Tal es la verdadera dimensión del ateísmo: aquél que habría logrado eliminar el fantasma de lo omnipotente. Y bien, un señor que se llamaba Voltaire y que algo entendía en materia de revuelta antirreligiosa, se empeñaba en su deísmo, lo que quiere decir en la existencia de lo omnipotente, y hallaba que Diderot estaba loco porque según él a esto le faltaba coherencia. No es seguro que Diderot no haya sido realmente ateo; me parece que su obra más bien lo atestigua, dada la manera en que hace jugar al intersujeto a nivel del Otro en sus diálogos más importantes, El sobrino de Rameau y Jacques el fatalista. Sin embargo, no puede hacerlo sino en el estilo de la burla.
La existencia, pues, del ateo en el verdadero sentido no puede concebirse, en efecto, sino en el limite de una ascesis, que según vemos no puede ser más que una ascesis psicoanalítica, quiero decir del ateísmo concebido como negación de esa dimensión de una presencia, en el fondo del mundo de la omnipotencia. Lo cual no significa que el término del ateísmo y la existencia del ateo no tenga su garante histórico. Pero es de naturaleza muy diferente. Su afirmación está dirigida, precisamente, del lado de la existencia de los dioses como reales. Ni la niega ni la afirma. Está dirigida hacia allí. El ateo de la tragedia El ateo — aludo a la tragedia isabelina— , el ateo en cuanto combatiente, en cuanto revolucionario, no es aquél que niega a Dios en su función de omnipotencia, sino aquél que se afirma como alguien que no sirve a ningún dios.

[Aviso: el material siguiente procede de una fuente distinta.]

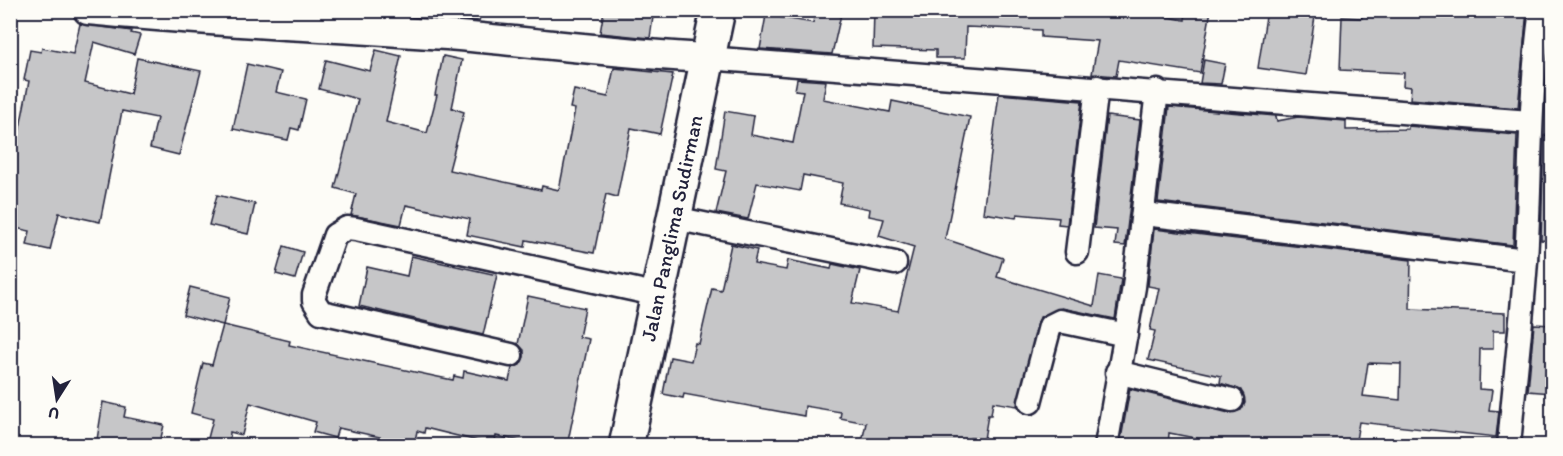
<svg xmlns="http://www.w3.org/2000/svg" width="1563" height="456" viewBox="0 0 1563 456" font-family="Itim,sans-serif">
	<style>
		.building { fill: #c6c6c8; stroke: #22223b; stroke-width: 1.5; fill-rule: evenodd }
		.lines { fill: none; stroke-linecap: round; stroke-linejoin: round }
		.minor-casing { stroke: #22223b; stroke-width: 27 }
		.tertiary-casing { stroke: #22223b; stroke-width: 33 }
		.trunk-casing { stroke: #22223b; stroke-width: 38 }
		.minor { stroke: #fdfcf7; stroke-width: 22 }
		.tertiary { stroke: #fdfcf7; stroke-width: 28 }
		.trunk { stroke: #fdfcf7; stroke-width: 33 }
		.labels { text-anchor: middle; stroke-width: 4.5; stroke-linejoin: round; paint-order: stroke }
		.street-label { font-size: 21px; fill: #22223b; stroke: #fdfcf7 }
	</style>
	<rect width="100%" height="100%" fill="#fdfcf7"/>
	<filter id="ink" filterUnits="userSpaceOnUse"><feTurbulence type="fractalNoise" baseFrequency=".0167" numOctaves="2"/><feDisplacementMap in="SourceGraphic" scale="12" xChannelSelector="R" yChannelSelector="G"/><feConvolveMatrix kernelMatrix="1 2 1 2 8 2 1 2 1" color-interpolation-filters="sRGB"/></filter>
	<g filter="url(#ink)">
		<g class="building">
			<path d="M460,10H482L479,21L458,19Z"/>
			<path d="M604,10H654L650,38L600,33Z"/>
			<path d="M815,10H842L832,54L760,49L766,15L813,23Z"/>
			<path d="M874,10H1129L1185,20L1186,10H1211L1200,73L1119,60L1116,76L1092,74L1098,41L1041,37V30L966,27L965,58H936V50L873,48Z"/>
			<path d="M1267,10H1316L1306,75L1258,68Z"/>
			<path d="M1362,10H1527L1518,108L1410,99L1411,87L1403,86L1404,73L1340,70L1342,17L1362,18Z"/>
			<path d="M80,24L132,31L131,33L140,35L134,54L94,42L85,83L130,94L137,58L201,71L179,155L150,148L157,118L122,111L100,222L59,213L50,250L27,245L30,231L10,227V179L29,81L24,80L30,50L41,52L42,48L73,54Z"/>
			<path d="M376,50L401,56L386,122L427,133L437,95H435L443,56L462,60L452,108L464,112L449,170L541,190L542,186L559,190L575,109L570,108L574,90L608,97L614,68L673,74L660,134L631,128L617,197L606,194L594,253L526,240L525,247L467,235L470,219L406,205L401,225L351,215L356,194L335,188L358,99L319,89L326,60L370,71Z"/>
			<path d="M1204,60L1225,64L1221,84L1200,83Z"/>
			<path d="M247,64L281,72L276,92L306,99L299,130L291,128L288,140L233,129Z"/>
			<path d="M797,79L826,81L823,99L890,112L892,101L970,117L945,239L1003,258L997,277L1094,306L1099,275L1121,279L1115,319L1062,308L1040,317L1017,406L993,402L991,415H988L984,439L970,438L969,446H861L866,423L840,418L841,412L805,406L804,416L684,394L683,398L663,394L670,357L691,361L695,343L699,344L712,288L721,290L731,244L757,250L754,264L786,270L788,260L831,269L832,264L860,270L852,303L898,311L914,247L879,236L884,219L869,216L870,209L839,203L843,183L803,175L800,191L757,183L748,219L716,213L726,171L716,169L725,111L754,116L751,135L793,143L803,91L795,90Z"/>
			<path d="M999,94L1082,101L1067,225L1058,224L1059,218L1017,214L1016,218L983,213Z"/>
			<path d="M1169,107L1276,116L1277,121L1298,117L1346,121V130L1408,129V126L1517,135L1513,245L1158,202Z"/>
			<path d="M1107,116L1140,120L1125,246L1115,245L1117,230L1094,228Z"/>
			<path d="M1544,135L1552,136V241L1541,240Z"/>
			<path d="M217,195L255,204L248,234L209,225Z"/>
			<path d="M1154,229L1411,260L1410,309L1505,313V331H1493V349H1480L1479,389L1492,390L1489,410L1499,411L1496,437L1359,422L1355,446H1209L1210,441L1169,433L1168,446H1138L1139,441L1121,439L1130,389L1229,413L1241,410L1245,403L1241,390L1220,383L1221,376L1148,360L1155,331L1150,330L1159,288L1148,286ZM1368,363L1401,364L1400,400L1363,396Z"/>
			<path d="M284,246L303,252L295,279L276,274Z"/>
			<path d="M411,256L497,275L483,335L359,306L367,267L407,276Z"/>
			<path d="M190,287L230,297L223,325L183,315Z"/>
			<path d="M528,296L585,308L579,337L589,339L567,446H544L496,436L494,445L425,428L424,433L417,431L414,446H378L380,437L338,428L335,438L313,432L316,422L250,403L242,435L230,432L229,446H206L213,419L191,413L203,363L212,365L223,325L290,341L289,345L438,377L453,380L454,376L463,378L464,371L509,381L512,368L520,365L524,357V350L518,344Z"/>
			<path d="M1534,324L1552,325V393L1528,391Z"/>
			<path d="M103,402L126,407L124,417L164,425L159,446H96Z"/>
		</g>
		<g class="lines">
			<g class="minor-casing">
				<g id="minor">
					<path d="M338,28L343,10"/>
					<path d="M394,32L398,10"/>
					<path d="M707,58L1530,122"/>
					<path d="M1144,214L1526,260"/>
					<path d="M674,218L895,263"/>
					<path d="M1077,252L1097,87"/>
					<path d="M511,355L321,312L314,301V295L335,235L347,228L356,229L659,295"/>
					<path d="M1117,372L1232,400"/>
					<path d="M1030,402L1050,326L1060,321L1126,335"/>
					<path d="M1106,446L1134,287L1157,91"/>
					<path d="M1509,446C1514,384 1522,322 1526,260C1531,176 1529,94 1541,10"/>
				</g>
			</g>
			<g class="tertiary-casing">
				<path id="tertiary" d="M88,10C211,22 335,27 459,36C542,43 624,54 707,58"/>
			</g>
			<g class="trunk-casing">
				<path id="trunk" d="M626,446L718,10"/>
			</g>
			<use href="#minor" class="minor"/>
			<use href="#tertiary" class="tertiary"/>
			<use href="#trunk" class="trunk"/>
		</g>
	</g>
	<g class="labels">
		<g class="street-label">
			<text transform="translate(672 228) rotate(-78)" y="7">Jalan Panglima Sudirman</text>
		</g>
	</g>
	<rect width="1563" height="456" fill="none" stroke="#fdfcf7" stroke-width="36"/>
	<rect x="18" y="18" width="1527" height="420" fill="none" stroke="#22223b" stroke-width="2" filter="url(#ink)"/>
	<g transform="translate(57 399) rotate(192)" stroke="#fdfcf7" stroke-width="4.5" paint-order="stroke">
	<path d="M0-4.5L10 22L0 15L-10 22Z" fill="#22223b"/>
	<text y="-9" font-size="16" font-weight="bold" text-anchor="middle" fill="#22223b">U</text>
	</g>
</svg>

Tal es el valor dramático esencial el que me da su pasión a la cuestión del ateísmo. Me excuso por esta pequeña disgresión, que apenas es preparatoria.

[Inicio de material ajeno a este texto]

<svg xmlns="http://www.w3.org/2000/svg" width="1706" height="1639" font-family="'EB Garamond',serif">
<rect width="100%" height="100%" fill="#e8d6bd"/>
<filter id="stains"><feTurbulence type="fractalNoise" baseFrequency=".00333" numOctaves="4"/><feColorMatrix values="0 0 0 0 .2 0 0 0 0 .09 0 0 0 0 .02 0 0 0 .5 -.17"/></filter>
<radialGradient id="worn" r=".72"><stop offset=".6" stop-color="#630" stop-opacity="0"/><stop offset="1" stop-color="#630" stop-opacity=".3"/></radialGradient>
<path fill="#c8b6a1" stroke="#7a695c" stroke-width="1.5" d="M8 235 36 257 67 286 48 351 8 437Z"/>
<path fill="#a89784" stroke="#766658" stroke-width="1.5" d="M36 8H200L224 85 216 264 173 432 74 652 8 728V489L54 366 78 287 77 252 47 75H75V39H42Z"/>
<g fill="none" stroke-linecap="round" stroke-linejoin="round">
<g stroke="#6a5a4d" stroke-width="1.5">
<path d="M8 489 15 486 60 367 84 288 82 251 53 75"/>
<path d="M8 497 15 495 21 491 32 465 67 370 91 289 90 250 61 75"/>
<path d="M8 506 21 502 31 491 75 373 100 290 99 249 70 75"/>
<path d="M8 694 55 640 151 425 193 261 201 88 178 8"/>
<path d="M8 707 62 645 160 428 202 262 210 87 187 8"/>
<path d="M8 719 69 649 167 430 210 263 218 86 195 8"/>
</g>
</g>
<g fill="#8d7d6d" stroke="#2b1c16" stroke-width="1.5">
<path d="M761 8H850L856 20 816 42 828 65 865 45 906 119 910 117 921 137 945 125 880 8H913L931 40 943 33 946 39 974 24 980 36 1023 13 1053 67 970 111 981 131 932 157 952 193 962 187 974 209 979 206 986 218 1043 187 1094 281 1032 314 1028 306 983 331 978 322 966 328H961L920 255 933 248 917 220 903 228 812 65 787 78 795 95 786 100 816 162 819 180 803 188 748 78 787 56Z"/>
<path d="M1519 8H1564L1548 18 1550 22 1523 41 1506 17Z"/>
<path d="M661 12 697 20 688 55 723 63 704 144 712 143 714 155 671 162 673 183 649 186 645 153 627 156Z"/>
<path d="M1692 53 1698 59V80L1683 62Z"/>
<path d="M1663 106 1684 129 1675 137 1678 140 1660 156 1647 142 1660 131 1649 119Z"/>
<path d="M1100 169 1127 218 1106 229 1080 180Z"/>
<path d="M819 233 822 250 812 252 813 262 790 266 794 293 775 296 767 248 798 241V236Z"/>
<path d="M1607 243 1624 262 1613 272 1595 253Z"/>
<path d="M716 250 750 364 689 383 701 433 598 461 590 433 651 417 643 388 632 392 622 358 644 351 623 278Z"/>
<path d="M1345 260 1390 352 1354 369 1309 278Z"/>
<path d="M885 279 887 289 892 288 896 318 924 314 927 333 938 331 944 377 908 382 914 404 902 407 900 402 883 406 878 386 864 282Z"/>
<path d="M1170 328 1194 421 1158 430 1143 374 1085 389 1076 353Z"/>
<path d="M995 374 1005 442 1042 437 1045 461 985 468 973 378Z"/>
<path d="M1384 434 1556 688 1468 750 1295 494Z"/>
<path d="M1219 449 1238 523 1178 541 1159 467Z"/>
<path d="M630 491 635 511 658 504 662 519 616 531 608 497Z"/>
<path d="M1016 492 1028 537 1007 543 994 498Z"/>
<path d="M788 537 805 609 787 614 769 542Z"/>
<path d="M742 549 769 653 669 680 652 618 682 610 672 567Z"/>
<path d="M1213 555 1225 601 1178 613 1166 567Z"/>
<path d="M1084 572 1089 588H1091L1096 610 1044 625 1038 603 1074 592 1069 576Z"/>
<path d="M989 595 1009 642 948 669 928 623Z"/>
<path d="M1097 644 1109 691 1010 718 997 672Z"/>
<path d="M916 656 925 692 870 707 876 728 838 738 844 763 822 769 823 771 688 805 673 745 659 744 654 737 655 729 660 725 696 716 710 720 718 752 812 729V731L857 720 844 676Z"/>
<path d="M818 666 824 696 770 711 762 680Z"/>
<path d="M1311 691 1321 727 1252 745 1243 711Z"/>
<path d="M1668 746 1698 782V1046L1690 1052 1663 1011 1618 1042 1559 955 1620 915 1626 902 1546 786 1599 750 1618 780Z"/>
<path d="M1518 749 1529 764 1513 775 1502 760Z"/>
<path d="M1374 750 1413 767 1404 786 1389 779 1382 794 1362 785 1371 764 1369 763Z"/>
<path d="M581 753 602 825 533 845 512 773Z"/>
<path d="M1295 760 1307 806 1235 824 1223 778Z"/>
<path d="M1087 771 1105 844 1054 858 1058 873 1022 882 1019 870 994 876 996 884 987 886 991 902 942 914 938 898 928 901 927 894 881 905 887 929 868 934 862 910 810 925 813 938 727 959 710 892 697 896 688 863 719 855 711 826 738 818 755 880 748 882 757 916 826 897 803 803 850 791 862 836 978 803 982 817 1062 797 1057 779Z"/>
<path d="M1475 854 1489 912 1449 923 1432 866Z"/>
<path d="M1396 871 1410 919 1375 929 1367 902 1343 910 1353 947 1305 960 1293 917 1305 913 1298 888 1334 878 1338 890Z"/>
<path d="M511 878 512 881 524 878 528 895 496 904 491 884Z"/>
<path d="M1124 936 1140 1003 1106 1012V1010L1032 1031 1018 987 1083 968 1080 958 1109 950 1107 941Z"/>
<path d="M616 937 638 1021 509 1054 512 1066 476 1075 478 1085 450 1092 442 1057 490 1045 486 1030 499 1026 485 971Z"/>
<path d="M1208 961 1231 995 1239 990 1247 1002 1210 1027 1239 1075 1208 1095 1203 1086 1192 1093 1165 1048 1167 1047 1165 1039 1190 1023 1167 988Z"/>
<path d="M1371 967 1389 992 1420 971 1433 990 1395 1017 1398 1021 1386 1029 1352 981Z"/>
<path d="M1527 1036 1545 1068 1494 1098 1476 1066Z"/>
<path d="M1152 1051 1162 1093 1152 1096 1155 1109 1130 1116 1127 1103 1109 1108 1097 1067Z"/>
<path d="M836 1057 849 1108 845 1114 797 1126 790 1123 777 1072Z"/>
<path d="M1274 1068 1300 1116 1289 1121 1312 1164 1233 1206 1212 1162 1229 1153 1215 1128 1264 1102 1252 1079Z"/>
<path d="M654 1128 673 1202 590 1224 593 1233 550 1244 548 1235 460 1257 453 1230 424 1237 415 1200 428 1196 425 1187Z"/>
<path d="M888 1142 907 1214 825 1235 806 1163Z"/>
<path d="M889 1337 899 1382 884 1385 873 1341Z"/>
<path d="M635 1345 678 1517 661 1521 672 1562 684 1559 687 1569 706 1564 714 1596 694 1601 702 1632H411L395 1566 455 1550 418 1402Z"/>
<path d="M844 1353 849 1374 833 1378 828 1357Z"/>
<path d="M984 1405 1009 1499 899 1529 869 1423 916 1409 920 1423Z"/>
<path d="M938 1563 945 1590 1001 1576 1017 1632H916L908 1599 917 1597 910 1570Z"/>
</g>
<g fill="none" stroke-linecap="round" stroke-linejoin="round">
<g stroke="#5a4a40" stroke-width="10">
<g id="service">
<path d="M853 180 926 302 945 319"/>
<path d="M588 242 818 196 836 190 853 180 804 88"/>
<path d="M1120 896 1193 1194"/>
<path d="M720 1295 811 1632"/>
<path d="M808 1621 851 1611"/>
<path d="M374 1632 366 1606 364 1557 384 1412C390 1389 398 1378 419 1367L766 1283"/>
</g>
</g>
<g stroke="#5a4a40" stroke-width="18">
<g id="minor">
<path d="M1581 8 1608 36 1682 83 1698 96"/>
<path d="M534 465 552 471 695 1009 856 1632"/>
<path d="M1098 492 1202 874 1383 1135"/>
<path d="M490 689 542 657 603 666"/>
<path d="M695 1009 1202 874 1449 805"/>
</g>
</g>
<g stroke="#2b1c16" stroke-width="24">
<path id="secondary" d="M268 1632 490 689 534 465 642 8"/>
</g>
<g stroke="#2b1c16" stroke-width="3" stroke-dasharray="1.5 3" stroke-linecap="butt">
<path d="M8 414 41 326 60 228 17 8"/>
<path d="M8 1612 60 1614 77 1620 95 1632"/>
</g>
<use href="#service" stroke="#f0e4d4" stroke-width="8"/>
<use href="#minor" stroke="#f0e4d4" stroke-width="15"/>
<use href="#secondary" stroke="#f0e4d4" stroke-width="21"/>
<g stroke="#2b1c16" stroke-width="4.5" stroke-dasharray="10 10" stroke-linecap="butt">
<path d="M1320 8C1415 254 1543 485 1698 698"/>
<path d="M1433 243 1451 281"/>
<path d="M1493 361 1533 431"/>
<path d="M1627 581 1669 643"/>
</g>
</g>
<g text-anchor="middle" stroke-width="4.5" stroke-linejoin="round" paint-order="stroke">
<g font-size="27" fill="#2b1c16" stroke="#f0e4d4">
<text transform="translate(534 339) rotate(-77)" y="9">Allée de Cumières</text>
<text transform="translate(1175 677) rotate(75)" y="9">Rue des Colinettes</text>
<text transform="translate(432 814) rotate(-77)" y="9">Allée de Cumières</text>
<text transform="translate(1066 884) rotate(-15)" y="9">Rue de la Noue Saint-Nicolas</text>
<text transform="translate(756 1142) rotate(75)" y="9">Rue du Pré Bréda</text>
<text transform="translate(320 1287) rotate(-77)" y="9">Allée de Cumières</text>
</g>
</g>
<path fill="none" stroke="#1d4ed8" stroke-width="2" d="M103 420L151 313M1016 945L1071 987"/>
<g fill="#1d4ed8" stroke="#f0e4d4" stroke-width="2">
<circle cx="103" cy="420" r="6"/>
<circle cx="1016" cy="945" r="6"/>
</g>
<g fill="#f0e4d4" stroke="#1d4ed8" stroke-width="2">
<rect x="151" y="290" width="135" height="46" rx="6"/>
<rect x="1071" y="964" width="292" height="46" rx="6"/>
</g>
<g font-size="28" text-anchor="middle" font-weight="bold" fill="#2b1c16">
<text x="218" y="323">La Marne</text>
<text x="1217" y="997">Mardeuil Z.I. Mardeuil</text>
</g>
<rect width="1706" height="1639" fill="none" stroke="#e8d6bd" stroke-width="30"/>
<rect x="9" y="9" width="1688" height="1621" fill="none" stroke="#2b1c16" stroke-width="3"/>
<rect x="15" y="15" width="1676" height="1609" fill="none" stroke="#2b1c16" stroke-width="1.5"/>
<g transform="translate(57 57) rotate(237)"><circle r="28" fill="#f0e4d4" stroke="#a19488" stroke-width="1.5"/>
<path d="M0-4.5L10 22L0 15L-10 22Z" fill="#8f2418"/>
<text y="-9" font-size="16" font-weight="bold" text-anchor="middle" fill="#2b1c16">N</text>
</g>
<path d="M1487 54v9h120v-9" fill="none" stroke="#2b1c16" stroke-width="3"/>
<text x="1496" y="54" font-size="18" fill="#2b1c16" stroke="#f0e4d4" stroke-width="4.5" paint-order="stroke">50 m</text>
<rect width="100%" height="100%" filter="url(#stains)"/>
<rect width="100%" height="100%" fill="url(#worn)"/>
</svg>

Ven a dónde nos ha llevado nuestro circuito de hoy: a la profunda ligazón de esos dos estadios que enmarcan la imposibilidad fundamental, la que divide a nivel sexual el deseo y el goce. El modo de rodeo el modo de circundamiento, el asiento imposible que da a su deseo el obsesivo nos ha permitido, en el curso de nuestro análisis de hoy, ver dibujarse algo, a saber: que el lazo con un objeto perdido del tipo más repugnante muestra su ligazón necesaria con las más elevada producción idealista. Dicho circuito todavía no está, sin embargo, completado. Vemos de qué modo el deseo se suspende de esa estructura del objeto. Todavía nos queda señalar lo que el cuadro medio, que espero todos hayan copiado, les indica — como nuestro próximo terreno; nos queda por señalar la relación del fantasma obsesivo, planteado como estructura de su deseo, con la angustia que la determina.